Sfdude · January 4, 2024, 3:20pm

Hi Max and Brendan,

Thanks for the great answer
and to you too, Brendan Graham for the great question.

Tried Max's code (above) in my Rstudio,
but using IRIS
( I have no access to the "parabolic" data in the example...),
to determine the rules for each : "Species" col.
Runs flawless!.

Q:
But how do I simply display
the final ( "most decisive"/ generic/ single ) Rule
which mostly determines each Species col?.

Output similar to:
Rule# Condition(s) TargetClass
1 Petal.Length < 1.9 & .... Setosa
2 Sepal.Length > 0.5 & .... Versicolor
3 Sepal.Width > 0.1 & .... VIrginica

Hope my question makes any sense.
If not,
pls ignore me or set me straight...

SFdude
San Francisco
latest Rstudio & R.
Ubuntu Linux 20.04

brendan.graham · January 4, 2024, 9:15pm

I had this same question and I think because boosting is used, 1 or more rule can be "active" per sample across each boosting trial. i suppose if you turned boosting off that would result in 1 rule per observation, but i'm not sure .

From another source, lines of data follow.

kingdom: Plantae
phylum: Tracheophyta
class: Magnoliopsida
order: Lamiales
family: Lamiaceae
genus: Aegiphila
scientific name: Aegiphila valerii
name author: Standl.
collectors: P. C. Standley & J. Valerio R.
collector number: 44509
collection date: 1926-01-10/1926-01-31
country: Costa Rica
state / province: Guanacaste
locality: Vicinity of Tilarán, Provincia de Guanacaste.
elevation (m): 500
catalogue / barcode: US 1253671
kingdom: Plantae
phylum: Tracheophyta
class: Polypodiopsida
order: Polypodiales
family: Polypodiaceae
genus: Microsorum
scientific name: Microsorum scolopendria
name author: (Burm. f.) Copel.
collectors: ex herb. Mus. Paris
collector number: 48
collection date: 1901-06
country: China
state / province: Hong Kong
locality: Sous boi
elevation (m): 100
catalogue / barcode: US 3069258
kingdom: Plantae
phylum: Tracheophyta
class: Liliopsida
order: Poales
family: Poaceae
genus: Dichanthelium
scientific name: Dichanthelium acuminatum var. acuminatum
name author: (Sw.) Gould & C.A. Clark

based on this documentation i think you can turn boosting off by setting trials = 1. However when i tried this i got a message that the trials parameter cannot be altered, so im not entirely sure how to disable boosting in the C5.0 implementation in tidymodels.

system · January 11, 2024, 9:16pm

Sorry for the lag (the post is closed) but apparently I have "powers" to reply.

I had to look this up! In APM we wrote:

Each boosted model calculates the confidence values for each class as described above and a simple average of these values is calculated. The class with the largest confidence value is selected.

So it is not a simple vote on classes. I don't know that you will be able to reliably recompute the class predictions from the rule information.

You can still have multiple active rules with a single trial (= boosting iteration). C5.0 can simplify the rules so that they are not the same as the rules from the original tree (which are unique). For that reason, 1+ can be active for a particular sample.

If you are using the tidymodels interface, we have "harmonized" the parameters. The main argument for this parameter is trees and that gets translated to trials. The manual pages for each engine show the translation between the parsnip argument names and the ones used by the underlying engine package.